Assim passa a lua de mel. Não é preciso ter PhD para ser um bom presidente, mas faro é uma condição necessária. A falta de estudo formal nunca foi uma restrição para Lula porque ele é dotado de inteligência privilegiada, muito maior que a média dos mortais. Dilma, por sua vez, tinha formação acadêmica e deu no que deu.
Olhando pelo lado positivo, Bolsonaro foi sagaz ao desistir de fundir os Ministérios da Agricultura e do Meio-Ambiente, revelando não ser teimoso e aberto a conselhos. Aos poucos se aproxima da “velha política”, passo inevitável para governar. Deve ter se arrependido de ter criado a celeuma desnecessária em torno da ideia de mudar a embaixada em Israel. Montará uma equipe boa.

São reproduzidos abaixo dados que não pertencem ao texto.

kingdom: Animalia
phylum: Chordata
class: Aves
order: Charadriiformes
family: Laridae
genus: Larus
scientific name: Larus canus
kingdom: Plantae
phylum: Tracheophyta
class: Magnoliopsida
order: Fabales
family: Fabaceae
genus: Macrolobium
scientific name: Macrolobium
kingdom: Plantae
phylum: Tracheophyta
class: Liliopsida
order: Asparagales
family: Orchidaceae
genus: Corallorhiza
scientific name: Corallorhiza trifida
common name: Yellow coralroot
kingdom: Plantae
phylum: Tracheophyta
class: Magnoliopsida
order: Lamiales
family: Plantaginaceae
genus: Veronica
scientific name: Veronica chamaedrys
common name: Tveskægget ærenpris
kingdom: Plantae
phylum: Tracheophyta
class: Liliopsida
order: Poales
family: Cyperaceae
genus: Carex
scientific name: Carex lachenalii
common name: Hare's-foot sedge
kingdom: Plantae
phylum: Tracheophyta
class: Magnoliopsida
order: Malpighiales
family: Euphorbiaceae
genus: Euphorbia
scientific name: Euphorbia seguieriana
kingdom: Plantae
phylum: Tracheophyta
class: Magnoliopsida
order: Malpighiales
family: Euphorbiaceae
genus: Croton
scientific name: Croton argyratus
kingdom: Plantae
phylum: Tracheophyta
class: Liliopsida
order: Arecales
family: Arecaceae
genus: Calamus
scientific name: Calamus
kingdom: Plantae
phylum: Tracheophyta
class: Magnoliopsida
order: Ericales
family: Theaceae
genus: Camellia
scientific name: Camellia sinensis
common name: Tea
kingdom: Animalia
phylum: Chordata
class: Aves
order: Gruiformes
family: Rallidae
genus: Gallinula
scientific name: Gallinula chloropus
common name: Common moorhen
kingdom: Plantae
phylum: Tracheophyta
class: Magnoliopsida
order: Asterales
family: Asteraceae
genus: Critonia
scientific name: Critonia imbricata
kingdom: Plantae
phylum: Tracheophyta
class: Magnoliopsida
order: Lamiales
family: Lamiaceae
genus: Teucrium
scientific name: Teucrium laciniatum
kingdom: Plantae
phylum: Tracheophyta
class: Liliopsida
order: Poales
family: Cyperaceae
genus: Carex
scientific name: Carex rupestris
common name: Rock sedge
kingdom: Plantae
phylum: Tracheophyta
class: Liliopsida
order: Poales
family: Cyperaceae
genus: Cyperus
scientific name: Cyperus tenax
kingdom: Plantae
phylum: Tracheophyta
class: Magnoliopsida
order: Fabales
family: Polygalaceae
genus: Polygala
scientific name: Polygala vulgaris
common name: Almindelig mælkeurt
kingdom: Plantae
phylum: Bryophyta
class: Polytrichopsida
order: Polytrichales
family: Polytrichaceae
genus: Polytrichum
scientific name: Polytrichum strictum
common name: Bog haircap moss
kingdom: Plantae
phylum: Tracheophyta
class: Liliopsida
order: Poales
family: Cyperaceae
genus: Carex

Nas reformas econômicas, precisará ouvir os lados para conter eventuais exageros, mas terá que ser muito duro para evitar que a montanha produza um rato. Se isso ocorrer será um desastre. Na Previdência, há que se tentar bem mais do que o “possível”, mirando uma economia de recursos que se aproxime da casa do trilhão no médio prazo. Ele ainda conta com o benefício da dúvida, tem a seu favor a tendência de crescimento do PIB e possuiu uma agenda econômica positiva na área de infraestrutura e com as privatizações. No entanto, o relógio não para e há muito em jogo.
Se Bolsonaro fracassar, não serão apenas mais quatro anos perdidos. A esquerda terá munição para atribuir o fiasco a concepções que nunca fizeram parte do DNA do presidente. Será a derrota de um projeto liberal que foi sem nunca ter sido.